Set out the lines of the records below as a Markdown table with two columns, Row and Line, numbering each row and skipping blank lines. Leave out the pictures.
─── Data in this exercise ───
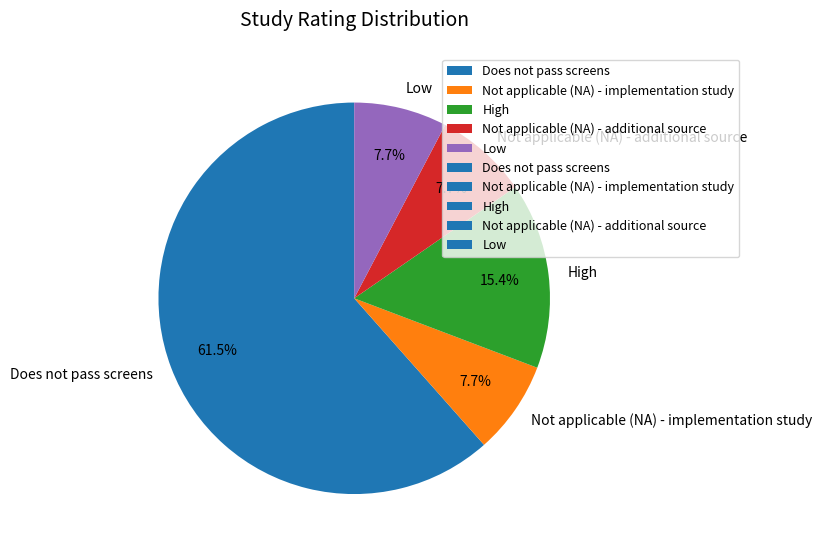

Which category accounts for the majority?

Does not pass screens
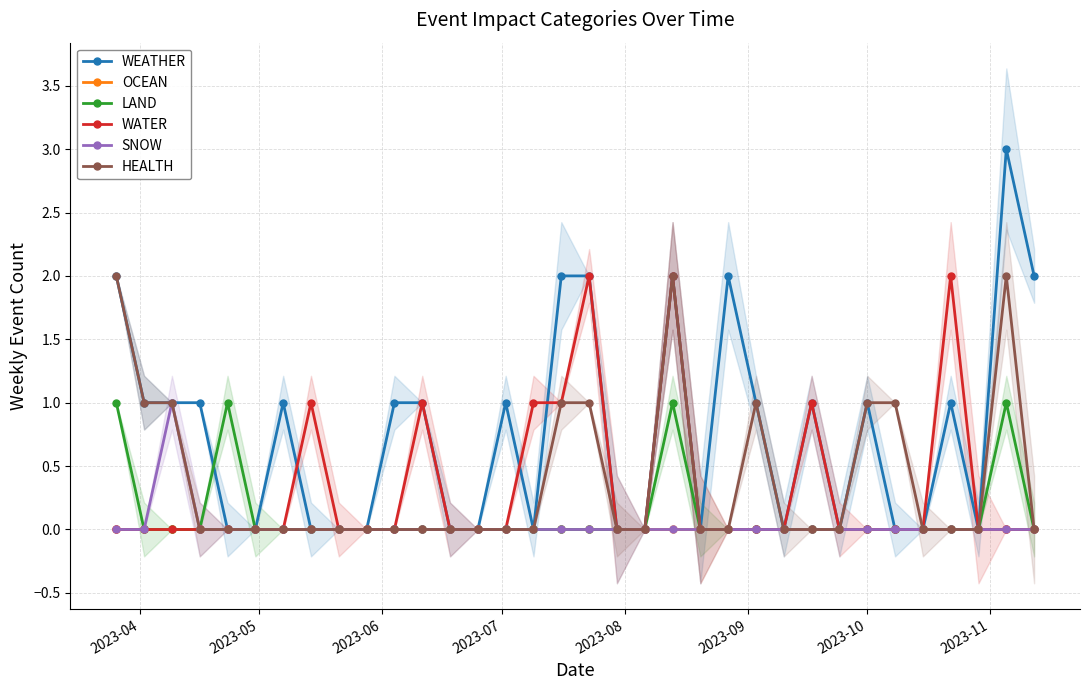

True or false: WEATHER and SNOW cross at least once.

False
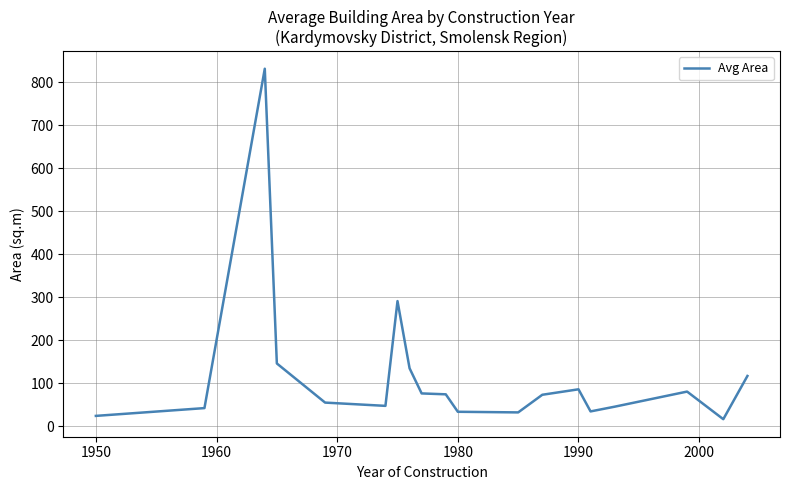

What is the greatest value displayed?

831.1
───
Result for this exercise:
| Row | Line |
|---|---|
| 1 | Which category accounts for the majority? |
| 2 | Does not pass screens |
| 3 | True or false: WEATHER and SNOW cross at least once. |
| 4 | False |
| 5 | What is the greatest value displayed? |
| 6 | 831.1 |